Centre for Cell Death, Cancer, and Inflammation (CCCI), UCL Cancer Institute, University College London, London WC1E 6BT, UK.
Centre for Cell Death, Cancer, and Inflammation (CCCI), UCL Cancer Institute, University College London, London WC1E 6BT, UK.
Trends Cell Biol. 2016 Jun;26(6):445-461. doi: 10.1016/j.tcb.2016.01.006. Epub 2016 Feb 11.
The kinase RIPK1 is an essential signaling node in various innate immune signaling pathways being most extensively studied in the TNFR1 signaling pathway. TNF signaling can result in different biological outcomes including gene activation and cell death induction in the form of apoptosis or necroptosis. RIPK1 is believed to be crucial for regulating the balance between these opposing outcomes. It is therefore not surprising that RIPK1 is highly regulated, most notably by phosphorylation, ubiquitination, and their respective reversals. In this review, we discuss the biological functions of RIPK1 within the context of TNFR1 signaling. Finally, we discuss recent advances in the knowledge on three ubiquitin E3 ligases that exert regulatory functions on RIPK1 signaling: cIAP1, cIAP2, and LUBAC.
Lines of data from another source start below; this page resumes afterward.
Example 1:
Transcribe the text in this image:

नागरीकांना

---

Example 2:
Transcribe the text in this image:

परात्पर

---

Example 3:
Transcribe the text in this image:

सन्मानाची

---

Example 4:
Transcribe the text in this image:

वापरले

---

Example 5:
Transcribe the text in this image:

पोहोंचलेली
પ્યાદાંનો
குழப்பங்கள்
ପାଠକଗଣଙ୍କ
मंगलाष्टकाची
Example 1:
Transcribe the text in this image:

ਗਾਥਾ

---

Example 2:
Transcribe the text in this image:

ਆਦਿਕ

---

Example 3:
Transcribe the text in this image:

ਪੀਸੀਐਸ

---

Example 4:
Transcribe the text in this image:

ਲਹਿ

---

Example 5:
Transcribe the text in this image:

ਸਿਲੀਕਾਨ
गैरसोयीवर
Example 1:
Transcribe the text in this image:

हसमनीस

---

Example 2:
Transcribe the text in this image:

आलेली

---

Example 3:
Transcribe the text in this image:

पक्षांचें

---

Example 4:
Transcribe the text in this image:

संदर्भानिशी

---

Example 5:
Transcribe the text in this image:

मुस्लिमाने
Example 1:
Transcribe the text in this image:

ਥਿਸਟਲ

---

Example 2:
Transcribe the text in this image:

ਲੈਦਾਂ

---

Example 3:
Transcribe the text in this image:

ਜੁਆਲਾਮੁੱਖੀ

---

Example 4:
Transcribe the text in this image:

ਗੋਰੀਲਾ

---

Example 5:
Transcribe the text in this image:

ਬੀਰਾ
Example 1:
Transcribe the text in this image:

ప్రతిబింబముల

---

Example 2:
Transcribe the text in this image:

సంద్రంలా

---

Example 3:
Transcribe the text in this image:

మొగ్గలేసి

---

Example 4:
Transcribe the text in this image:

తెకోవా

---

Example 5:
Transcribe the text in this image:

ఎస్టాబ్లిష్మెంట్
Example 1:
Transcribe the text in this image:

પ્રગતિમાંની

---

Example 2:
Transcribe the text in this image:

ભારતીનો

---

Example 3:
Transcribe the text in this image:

激酶 RIPK1 是各种先天免疫信号通路中的一个重要信号节点,在 TNFR1 信号通路中研究得最为广泛。TNF 信号可以导致不同的生物学结果,包括基因激活和以细胞凋亡或坏死性凋亡的形式诱导细胞死亡。RIPK1 被认为对于调节这些相反结果之间的平衡至关重要。因此,RIPK1 受到高度调节并不奇怪,尤其是通过磷酸化、泛素化及其各自的逆转。在这篇综述中,我们将讨论 RIPK1 在 TNFR1 信号中的生物学功能。最后,我们讨论了关于三种对 RIPK1 信号具有调节功能的泛素 E3 连接酶的最新进展:cIAP1、cIAP2 和 LUBAC。